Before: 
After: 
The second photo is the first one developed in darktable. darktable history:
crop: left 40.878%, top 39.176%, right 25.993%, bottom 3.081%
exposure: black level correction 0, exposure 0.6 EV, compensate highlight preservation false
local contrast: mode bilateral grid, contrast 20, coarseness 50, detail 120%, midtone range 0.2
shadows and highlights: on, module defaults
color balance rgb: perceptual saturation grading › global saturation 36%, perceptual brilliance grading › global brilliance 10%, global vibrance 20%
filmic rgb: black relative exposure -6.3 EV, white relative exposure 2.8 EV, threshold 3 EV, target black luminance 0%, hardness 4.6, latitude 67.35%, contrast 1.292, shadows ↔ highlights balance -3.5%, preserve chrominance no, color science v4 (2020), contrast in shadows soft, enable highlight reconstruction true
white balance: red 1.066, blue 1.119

● ● ●

## EXERCISE TASK
Quote every line of the entries above word for word, adding nothing and leaving nothing out.

## WRITTEN RESPONSE
Before: 
After: 
The second photo is the first one developed in darktable. darktable history:
crop: left 40.878%, top 39.176%, right 25.993%, bottom 3.081%
exposure: black level correction 0, exposure 0.6 EV, compensate highlight preservation false
local contrast: mode bilateral grid, contrast 20, coarseness 50, detail 120%, midtone range 0.2
shadows and highlights: on, module defaults
color balance rgb: perceptual saturation grading › global saturation 36%, perceptual brilliance grading › global brilliance 10%, global vibrance 20%
filmic rgb: black relative exposure -6.3 EV, white relative exposure 2.8 EV, threshold 3 EV, target black luminance 0%, hardness 4.6, latitude 67.35%, contrast 1.292, shadows ↔ highlights balance -3.5%, preserve chrominance no, color science v4 (2020), contrast in shadows soft, enable highlight reconstruction true
white balance: red 1.066, blue 1.119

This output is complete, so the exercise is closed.